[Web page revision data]
= = = = = = =
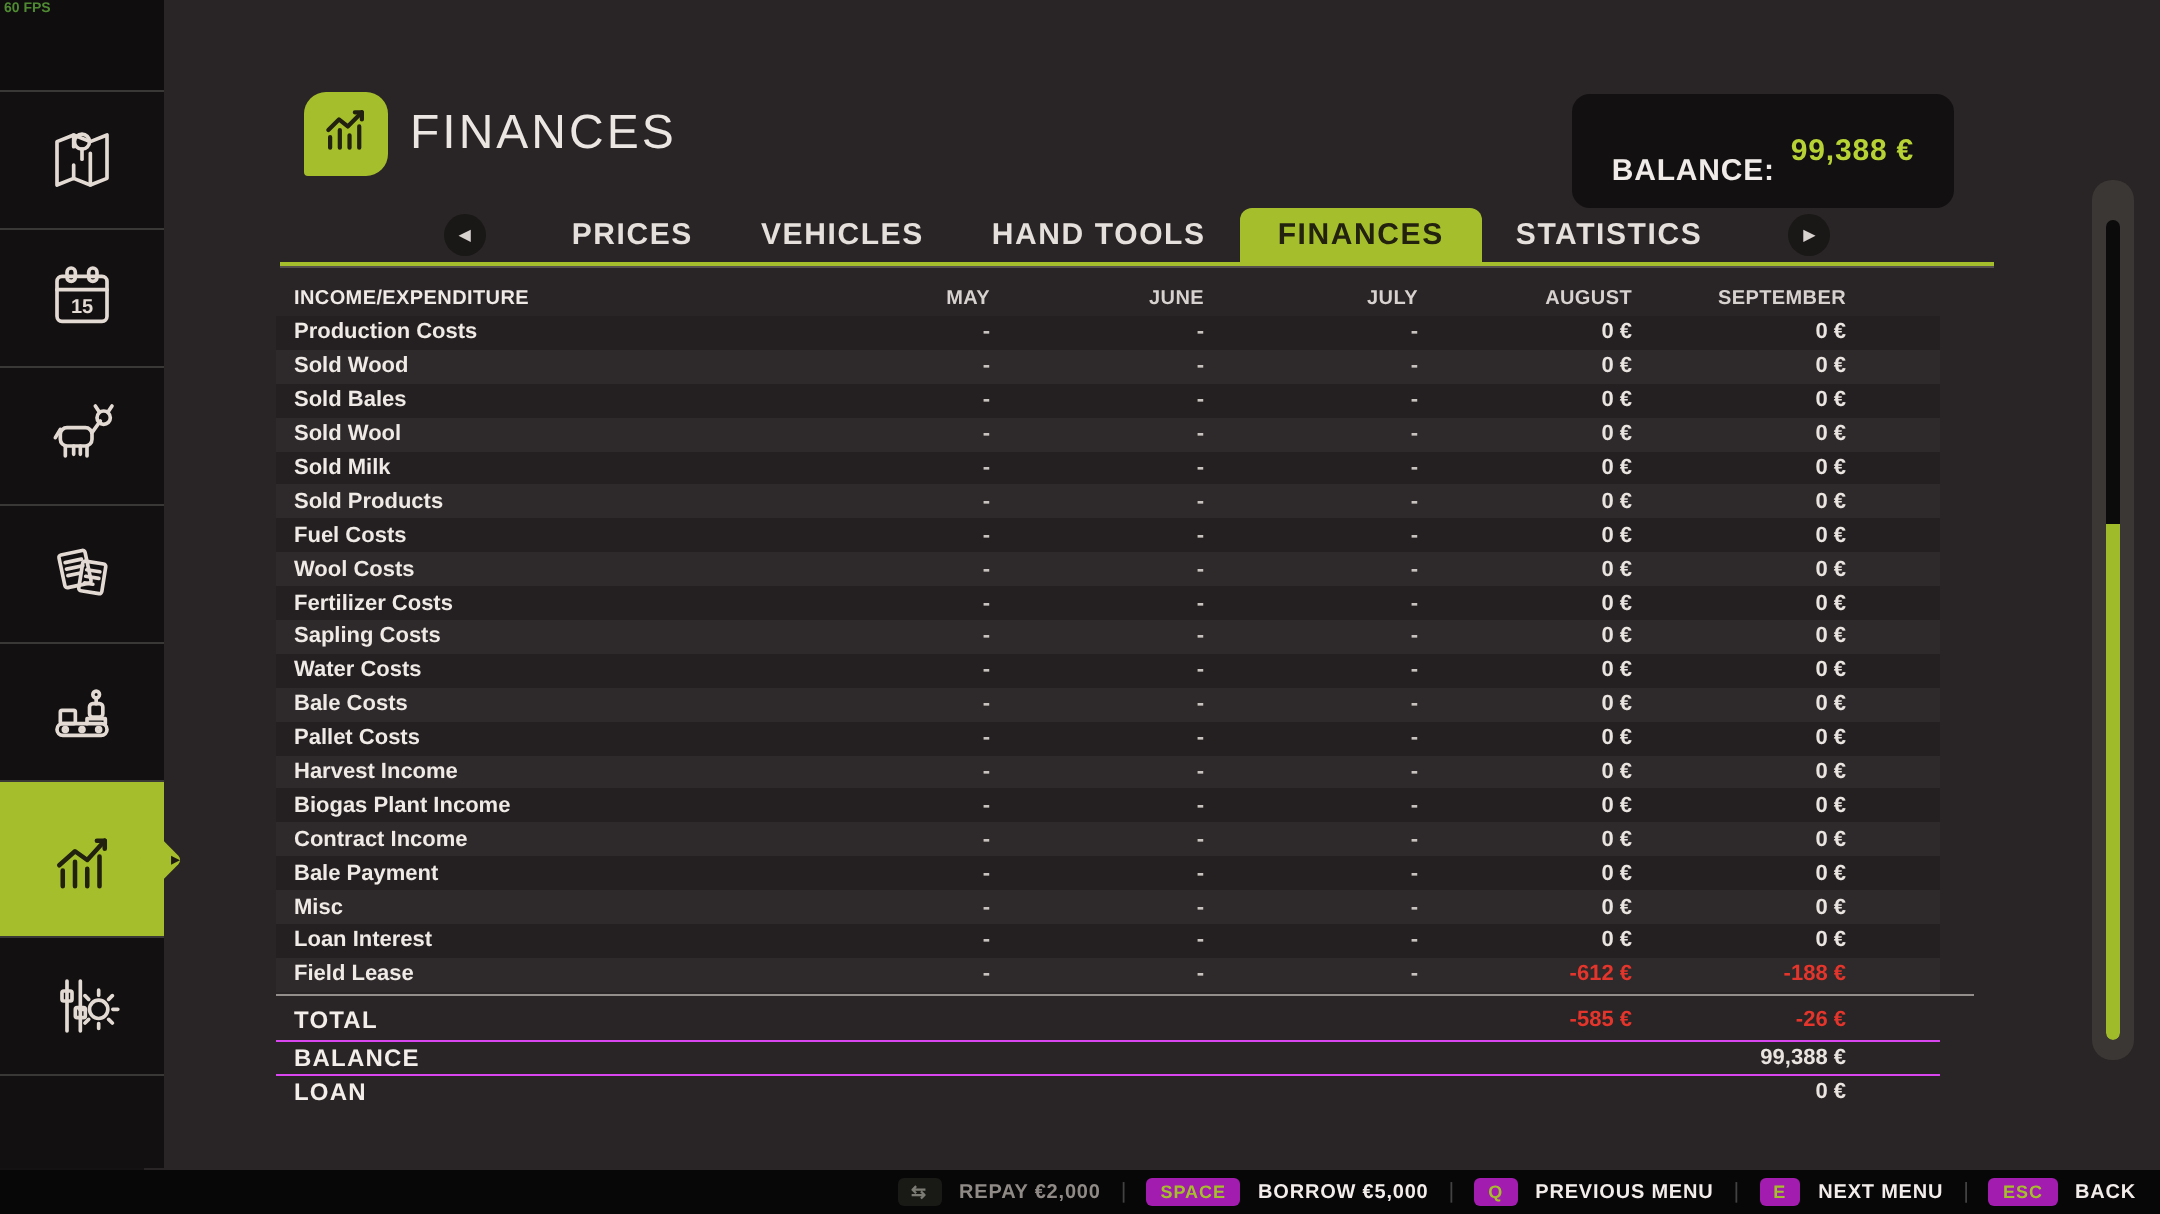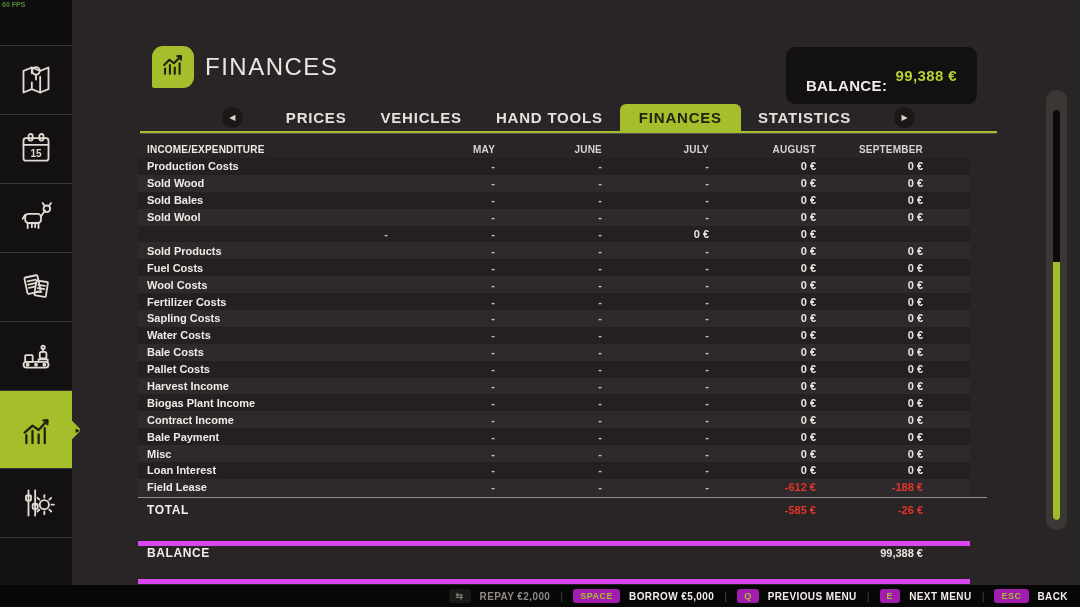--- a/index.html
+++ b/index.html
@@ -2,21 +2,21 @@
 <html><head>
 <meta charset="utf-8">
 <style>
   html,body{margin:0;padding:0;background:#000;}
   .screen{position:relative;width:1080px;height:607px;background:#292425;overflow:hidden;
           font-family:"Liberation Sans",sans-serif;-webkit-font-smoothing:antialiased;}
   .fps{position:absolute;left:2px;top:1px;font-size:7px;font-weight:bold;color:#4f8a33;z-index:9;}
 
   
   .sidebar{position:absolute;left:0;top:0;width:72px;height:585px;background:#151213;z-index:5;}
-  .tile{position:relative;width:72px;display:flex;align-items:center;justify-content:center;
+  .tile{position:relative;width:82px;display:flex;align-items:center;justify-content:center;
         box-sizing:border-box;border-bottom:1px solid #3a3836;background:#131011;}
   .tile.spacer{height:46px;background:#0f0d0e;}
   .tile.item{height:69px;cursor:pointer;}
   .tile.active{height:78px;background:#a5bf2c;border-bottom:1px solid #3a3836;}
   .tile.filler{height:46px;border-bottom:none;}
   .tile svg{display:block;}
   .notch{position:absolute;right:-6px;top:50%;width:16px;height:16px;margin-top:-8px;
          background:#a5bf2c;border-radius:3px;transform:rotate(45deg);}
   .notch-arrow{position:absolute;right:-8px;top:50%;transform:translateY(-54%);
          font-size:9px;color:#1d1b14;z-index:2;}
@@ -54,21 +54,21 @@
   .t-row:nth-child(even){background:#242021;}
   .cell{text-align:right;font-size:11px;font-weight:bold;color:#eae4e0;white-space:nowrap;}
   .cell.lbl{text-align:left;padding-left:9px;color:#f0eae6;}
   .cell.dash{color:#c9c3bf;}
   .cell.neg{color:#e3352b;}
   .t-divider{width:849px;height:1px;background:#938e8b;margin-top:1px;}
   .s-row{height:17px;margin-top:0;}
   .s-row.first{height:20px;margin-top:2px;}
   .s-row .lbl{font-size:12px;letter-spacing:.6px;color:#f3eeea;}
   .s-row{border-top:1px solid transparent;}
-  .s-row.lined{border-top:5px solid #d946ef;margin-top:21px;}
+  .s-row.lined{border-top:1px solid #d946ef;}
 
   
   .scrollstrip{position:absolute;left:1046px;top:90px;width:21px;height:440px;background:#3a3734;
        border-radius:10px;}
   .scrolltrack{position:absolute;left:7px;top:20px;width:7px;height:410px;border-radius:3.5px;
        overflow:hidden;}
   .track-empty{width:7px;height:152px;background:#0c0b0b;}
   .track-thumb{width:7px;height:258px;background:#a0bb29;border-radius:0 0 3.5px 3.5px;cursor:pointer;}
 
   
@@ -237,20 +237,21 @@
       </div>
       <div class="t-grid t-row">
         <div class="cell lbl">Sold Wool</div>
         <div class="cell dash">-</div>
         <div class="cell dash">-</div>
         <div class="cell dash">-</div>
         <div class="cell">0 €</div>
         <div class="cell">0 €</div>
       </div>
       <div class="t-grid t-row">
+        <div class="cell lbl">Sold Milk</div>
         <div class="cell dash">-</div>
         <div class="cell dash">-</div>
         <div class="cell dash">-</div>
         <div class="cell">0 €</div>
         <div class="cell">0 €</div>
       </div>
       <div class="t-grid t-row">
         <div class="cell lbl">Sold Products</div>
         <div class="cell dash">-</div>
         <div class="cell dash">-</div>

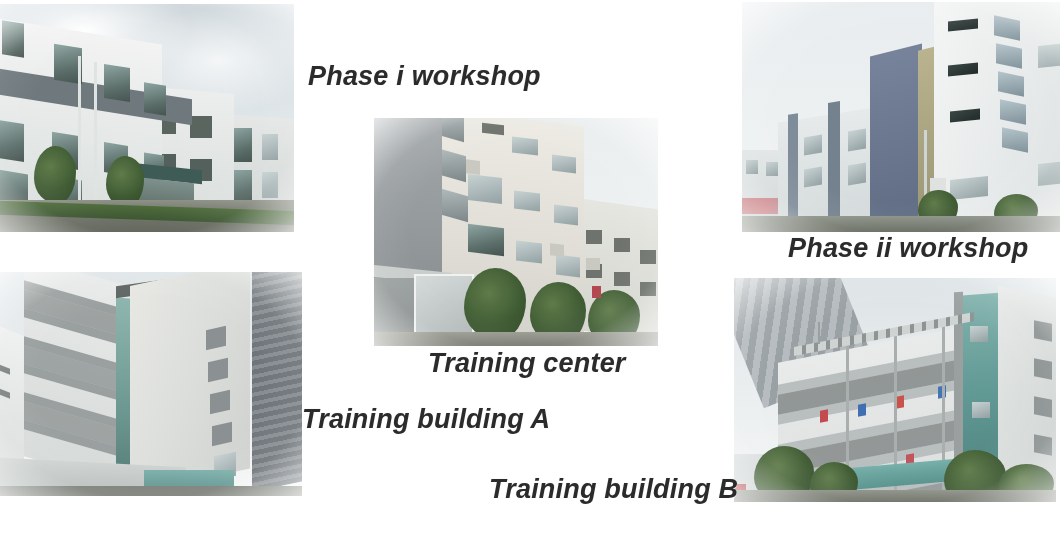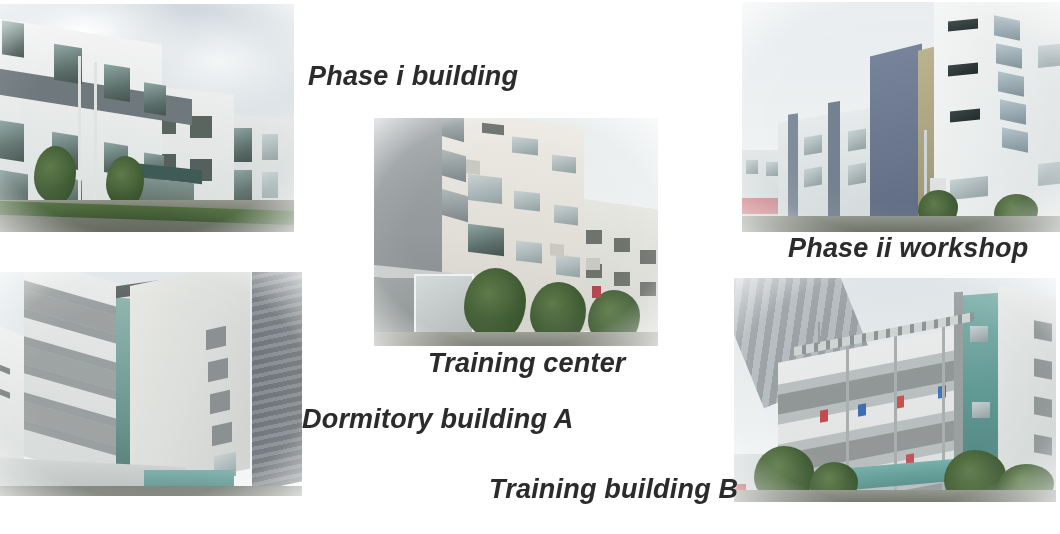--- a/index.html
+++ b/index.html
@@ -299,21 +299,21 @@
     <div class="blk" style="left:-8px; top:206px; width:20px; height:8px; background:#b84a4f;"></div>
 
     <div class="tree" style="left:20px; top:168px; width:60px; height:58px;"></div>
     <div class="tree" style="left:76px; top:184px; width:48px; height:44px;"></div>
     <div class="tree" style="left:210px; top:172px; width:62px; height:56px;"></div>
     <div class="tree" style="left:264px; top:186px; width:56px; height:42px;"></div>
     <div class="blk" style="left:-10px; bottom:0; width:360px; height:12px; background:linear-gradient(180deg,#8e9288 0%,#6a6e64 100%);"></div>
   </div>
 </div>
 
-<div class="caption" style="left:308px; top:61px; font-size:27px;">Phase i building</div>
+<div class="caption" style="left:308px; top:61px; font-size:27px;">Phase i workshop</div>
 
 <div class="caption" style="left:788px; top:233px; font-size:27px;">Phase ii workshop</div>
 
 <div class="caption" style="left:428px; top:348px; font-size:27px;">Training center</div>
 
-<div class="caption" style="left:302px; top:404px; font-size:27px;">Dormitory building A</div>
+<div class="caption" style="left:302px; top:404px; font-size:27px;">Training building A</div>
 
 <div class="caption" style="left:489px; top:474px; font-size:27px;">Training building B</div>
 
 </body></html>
= = = = = = =
### Instruction:
All of the entries above are to be written out exactly, with no pictures.

### Answer box:
--- a/index.html
+++ b/index.html
@@ -2,21 +2,21 @@
 <html><head>
 <meta charset="utf-8">
 <style>
   html,body{margin:0;padding:0;background:#000;}
   .screen{position:relative;width:1080px;height:607px;background:#292425;overflow:hidden;
           font-family:"Liberation Sans",sans-serif;-webkit-font-smoothing:antialiased;}
   .fps{position:absolute;left:2px;top:1px;font-size:7px;font-weight:bold;color:#4f8a33;z-index:9;}
 
   
   .sidebar{position:absolute;left:0;top:0;width:72px;height:585px;background:#151213;z-index:5;}
-  .tile{position:relative;width:72px;display:flex;align-items:center;justify-content:center;
+  .tile{position:relative;width:82px;display:flex;align-items:center;justify-content:center;
         box-sizing:border-box;border-bottom:1px solid #3a3836;background:#131011;}
   .tile.spacer{height:46px;background:#0f0d0e;}
   .tile.item{height:69px;cursor:pointer;}
   .tile.active{height:78px;background:#a5bf2c;border-bottom:1px solid #3a3836;}
   .tile.filler{height:46px;border-bottom:none;}
   .tile svg{display:block;}
   .notch{position:absolute;right:-6px;top:50%;width:16px;height:16px;margin-top:-8px;
          background:#a5bf2c;border-radius:3px;transform:rotate(45deg);}
   .notch-arrow{position:absolute;right:-8px;top:50%;transform:translateY(-54%);
          font-size:9px;color:#1d1b14;z-index:2;}
@@ -54,21 +54,21 @@
   .t-row:nth-child(even){background:#242021;}
   .cell{text-align:right;font-size:11px;font-weight:bold;color:#eae4e0;white-space:nowrap;}
   .cell.lbl{text-align:left;padding-left:9px;color:#f0eae6;}
   .cell.dash{color:#c9c3bf;}
   .cell.neg{color:#e3352b;}
   .t-divider{width:849px;height:1px;background:#938e8b;margin-top:1px;}
   .s-row{height:17px;margin-top:0;}
   .s-row.first{height:20px;margin-top:2px;}
   .s-row .lbl{font-size:12px;letter-spacing:.6px;color:#f3eeea;}
   .s-row{border-top:1px solid transparent;}
-  .s-row.lined{border-top:5px solid #d946ef;margin-top:21px;}
+  .s-row.lined{border-top:1px solid #d946ef;}
 
   
   .scrollstrip{position:absolute;left:1046px;top:90px;width:21px;height:440px;background:#3a3734;
        border-radius:10px;}
   .scrolltrack{position:absolute;left:7px;top:20px;width:7px;height:410px;border-radius:3.5px;
        overflow:hidden;}
   .track-empty{width:7px;height:152px;background:#0c0b0b;}
   .track-thumb{width:7px;height:258px;background:#a0bb29;border-radius:0 0 3.5px 3.5px;cursor:pointer;}
 
   
@@ -237,20 +237,21 @@
       </div>
       <div class="t-grid t-row">
         <div class="cell lbl">Sold Wool</div>
         <div class="cell dash">-</div>
         <div class="cell dash">-</div>
         <div class="cell dash">-</div>
         <div class="cell">0 €</div>
         <div class="cell">0 €</div>
       </div>
       <div class="t-grid t-row">
+        <div class="cell lbl">Sold Milk</div>
         <div class="cell dash">-</div>
         <div class="cell dash">-</div>
         <div class="cell dash">-</div>
         <div class="cell">0 €</div>
         <div class="cell">0 €</div>
       </div>
       <div class="t-grid t-row">
         <div class="cell lbl">Sold Products</div>
         <div class="cell dash">-</div>
         <div class="cell dash">-</div>

--- a/index.html
+++ b/index.html
@@ -299,21 +299,21 @@
     <div class="blk" style="left:-8px; top:206px; width:20px; height:8px; background:#b84a4f;"></div>
 
     <div class="tree" style="left:20px; top:168px; width:60px; height:58px;"></div>
     <div class="tree" style="left:76px; top:184px; width:48px; height:44px;"></div>
     <div class="tree" style="left:210px; top:172px; width:62px; height:56px;"></div>
     <div class="tree" style="left:264px; top:186px; width:56px; height:42px;"></div>
     <div class="blk" style="left:-10px; bottom:0; width:360px; height:12px; background:linear-gradient(180deg,#8e9288 0%,#6a6e64 100%);"></div>
   </div>
 </div>
 
-<div class="caption" style="left:308px; top:61px; font-size:27px;">Phase i building</div>
+<div class="caption" style="left:308px; top:61px; font-size:27px;">Phase i workshop</div>
 
 <div class="caption" style="left:788px; top:233px; font-size:27px;">Phase ii workshop</div>
 
 <div class="caption" style="left:428px; top:348px; font-size:27px;">Training center</div>
 
-<div class="caption" style="left:302px; top:404px; font-size:27px;">Dormitory building A</div>
+<div class="caption" style="left:302px; top:404px; font-size:27px;">Training building A</div>
 
 <div class="caption" style="left:489px; top:474px; font-size:27px;">Training building B</div>
 
 </body></html>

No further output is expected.